Right now, what we're seeing in Europe, is a very narrow interpretation of the definition of refugee
Derya Ozkul
Senior Research Fellow, Refugee Studies Centre, University of Oxford
While people under temporary protection may not have refugee status under the Convention, they are mostly regarded as refugees. ‘Refugee is used legally to mean somebody who is granted refugee status under the 1951 Convention. But it is also just used colloquially for a much broader group of people. Regarding Ukrainian refugees, it feels slightly churlish to say, well, they're not refugees. In the colloquial sense they are, there are people who are fleeing war and violence and claiming a form of protection in a third country. But in the legal sense, no, they aren't. I think there's constantly that tension’, says Broadhead.
There are several terms that are used to describe the movement of people across international borders that are similarly contentious. Many of these, such as migrant, economic migrant and asylum seeker, have gained a political meaning that does not align with their legal purpose.
‘Migrant is not a legal definition, it’s a neutral word’, says Phoebe Warren of Laura Devine Immigration. ‘Economic migrant is an imprecise term, and it ranges from young, low-income people seeking a better life to [chief executive officers] of large multinationals. Asylum seeker is also not necessarily a legal term, though it is once people have applied formally to be recognised as a refugee that domestic legal rights commence.’

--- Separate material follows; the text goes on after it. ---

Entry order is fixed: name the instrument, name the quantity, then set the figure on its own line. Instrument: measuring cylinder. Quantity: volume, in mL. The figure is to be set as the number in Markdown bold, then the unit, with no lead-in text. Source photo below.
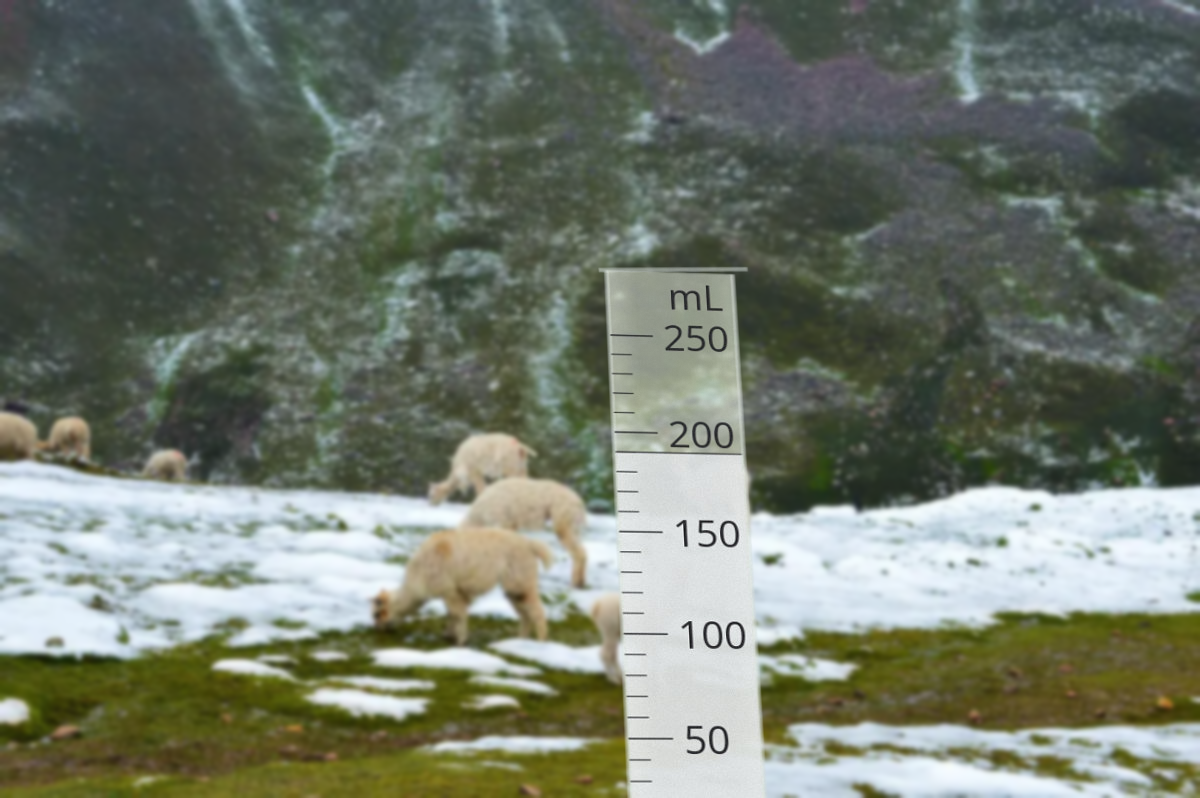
**190** mL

All these definitions come with their own protections, or lack thereof. An asylum seeker does not yet enjoy the protections that a refugee does and, because of overburdened asylum systems across Europe, some find themselves in legal limbo for an extended period of time.
By far the least rights and services are available to those who arrive in ‘irregular’ ways, such as by boat. ‘Ultimately, it makes a legal difference but it also makes a huge difference in terms of access to services. If you're an irregular migrant, your access to a welfare safety net and your access to protection from crime get diminished because you're not visible’, says Broadhead.
The UK Parliament has now passed the ‘Illegal Immigration Bill’, disqualifying anyone arriving irregularly on the island from applying for asylum. While dubbed ‘illegal’ in the new bill, irregular is simply to be ‘without immigration permission’, says Warren. ‘Illegal gives the impression that there will be criminal consequences, which constitutes a violation of their right.’
Following the passing of the bill, UN High Commissioner for Human Rights Volker Türk said that ‘Most people fleeing war and persecution either do not have or are unable to access formal documents such as passports and visas. Safe and “legal” routes are rarely available to them. The 1951 Refugee Convention, for its part, explicitly recognises that refugees may be compelled to enter a country of asylum irregularly’.
He emphasised his fear that the UK bill might set a ‘precedent for dismantling asylum-related obligations’ elsewhere, including in Europe.
‘States won’t be formally sanctioned if they don’t adhere to it. Adherence comes primarily out of moral obligation to follow legal norms’, says Warren.